Lard tins from the bacon factory being put to good use for a wedding!

 

 

 

22-03  

Part of a Psalm painted in a corner of a main room in Elm Tree House opposite the school.  In the early part of the 20th century it was the house of Frank Young, Oliver Young's brother (not his son Frank).  More recently the house was occupied by the late George Clarke - a "real village character".  The Psalm is number 143, v. 10 - "Teach me to do thy will for thou art my God: let thy good spirit lead me into righteousness".  Though not specially significant for Baptists, the prayer is associated with those in a predicament or under stress.  The style has been dated c. 1650 and the script may well have been put there by a dissident of Baptist faith.

 

 

 

22-03a   Not only is this picture clearer but also it shows that somebody has touched up the lettering in places with an artist's paint brush.
22-04  Rebuilding West Bridge 1956.
 

 

 

 

 

22-05  In the 1950's and 1960's the strong growing land behind the garage on the Northampton Road (now a car sales centre) was let to a Dutch couple who grew flowers.  The caravans in the background are for hire or sale and formed the beginning of the caravan sales business also on the Northampton Road.  The fields were eventually developed into the JBJ Industrial Estate and the meat processing factory, the bacon factory, that once stood in the Stoke Road..

 

 

 

Picture kindly provided by Charles Holding

 

 

 

 

22-06

These are 1950's milk bottle tops for Cherry Dairies which was located at Elm Tree Corner.  They are cardboard and have a push out central section for a straw.

 

 

 

 

 

22-07

In the narrow field which became the Gayton Marina (located in Blisworth Parish!)  The digging is for puddling clay for canal repairs in 1965.  It is tempting to think that this pit and the one which became known as Gayton Tip were clay pits or brickworks at the time of the building of the canal.  However, puzzlingly, neither are recorded on any 19th century map whether by GJC, Ordnance Survey or Grafton Survey.  In 1919 the Grand Union Canal Company bought the land from the Duke of Grafton.  The reason was not specified in a letter of recommendation from Thomas Millner to the head office but, being a stones throw from Millner's own house, the land probably suggested itself fit for some development or other.  It became a narrow boat Marina in the 1970s whilst other parts of the strip were used as a canal-based petrol depot in the 1930's.

 

 

 

 

 

 

22-12  Quite early on, part of the clay-pits were flooded with water from the nearby canal (being the arm to Northampton).  By 1980 the area had been developed into a marina for narrow and pleasure boats.

 

 

 

 

 

 

22-08  Narrow boat decoration takes many forms.  Such fine examples as this on the inside of a cabin door are fairly rare.

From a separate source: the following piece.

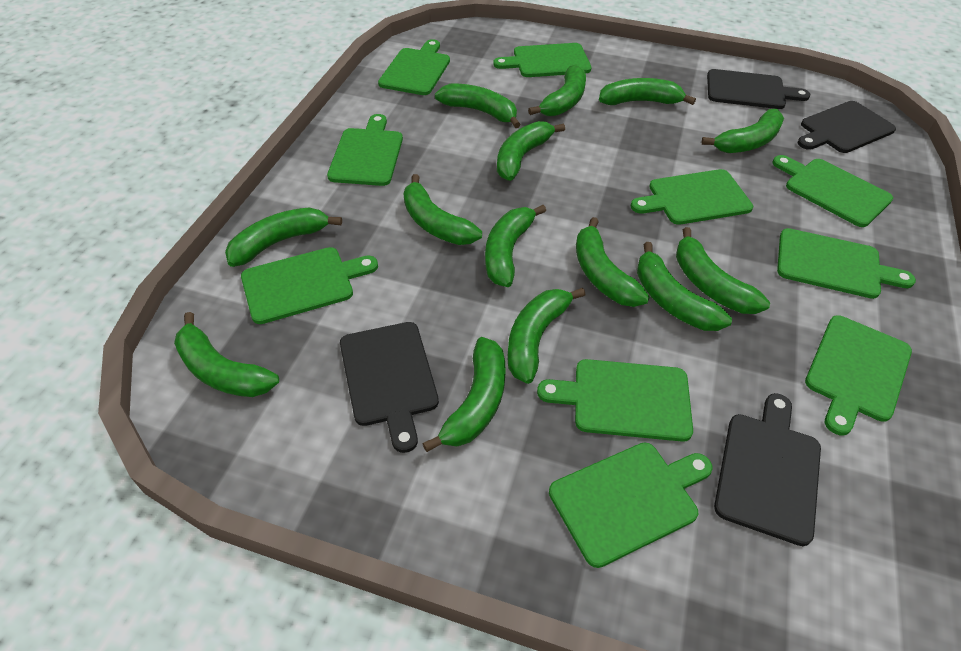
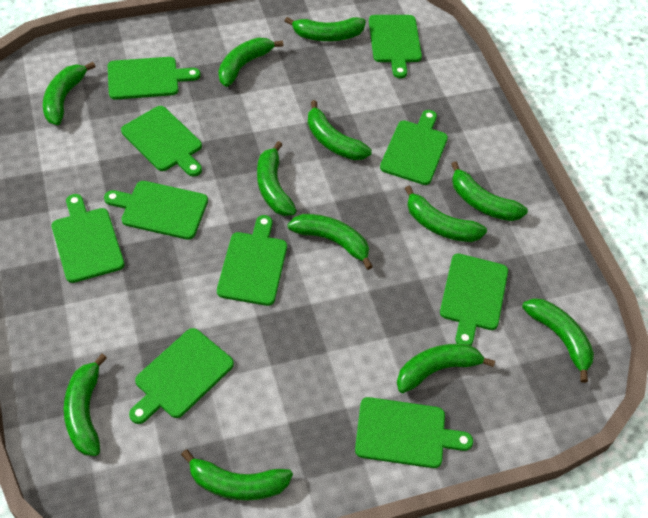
black cutting board: [340,322,439,453] [707,69,810,109] [714,393,821,546] [797,101,896,153] = 4 -> none = 0
green banana: [174,312,279,397] [225,208,342,267] [403,174,482,245] [422,337,506,452] [435,84,521,128] [485,205,546,287] [497,121,565,181] [507,288,585,384] [528,64,586,116] [576,217,650,307] [599,78,696,105] [637,242,732,331] [676,227,770,314] [701,109,784,153] = 14 -> [43,62,96,125] [64,354,107,456] [181,449,293,501] [218,37,283,87] [257,141,297,216] [285,17,366,41] [288,214,373,270] [308,100,372,160] [397,344,495,393] [405,185,487,242] [452,161,528,221] [522,298,594,383] = 12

Footnote:   More examples of canal boat decoration are being collected.

22-13   The wooden butty "Kestrel" is pictured here in c. 1960 with a horse's tail on the rudder post.  The custom was for a boat owner to keep their tow-horse's tail when it died as a mark of respect for the hardworking companion.
22-09

A stone sleeper for the Blisworth Hill railway.  It is still in position but covered now by earth.

22-10  c. 1950.  A water delivery lorry for some houses in the village with an inadequate water supply especially during draught periods.  The whole village had mains water in 1953/4, fourteen years after Northampton town.  Note the Towcester Rural District Council "branding".
22-11  One of the two old cast-iron telephone kiosks once in the village, this one being on the Courteenhall Road.   Date  1995.  The other is in the High Street where it is likely to remain as it is a listed feature - see other listed buildings.
 

 

 

 

22-14   A building contractor's truck at one of the sandpits at Milton Malzor.  Date is probably c. 1920.

Ellis Everard Ltd was absorbed by Travis Perkins but its depot can still be found near Lumbertubs Lane in Northampton.

Is that a mascot hanging in the windscreen?

 

 

 

 

Picture kindly provided by the Bodsworth family

 

22-15   A capsized canal boat belonging to the Blisworth and Northampton milling firm, Westley Bros and Clark Ltd.  Date is c. 1910.  The location may well not be Blisworth Parish.  There are at least two photographs of this company's boats capsized and it seems they were keen to load very generously to minimise costs.

 

22-16   Icicles in the mouth of the tunnel - 1960.
22-17   Photo of Eliza Freeston, 1953, with her grand- daughter Rosemary, at the foot of the beech tree planted in 1937 by the Women's Institute to commemorate the coronation of King George VI.
22-18   Blisworth oil lamp dating from the 1920's.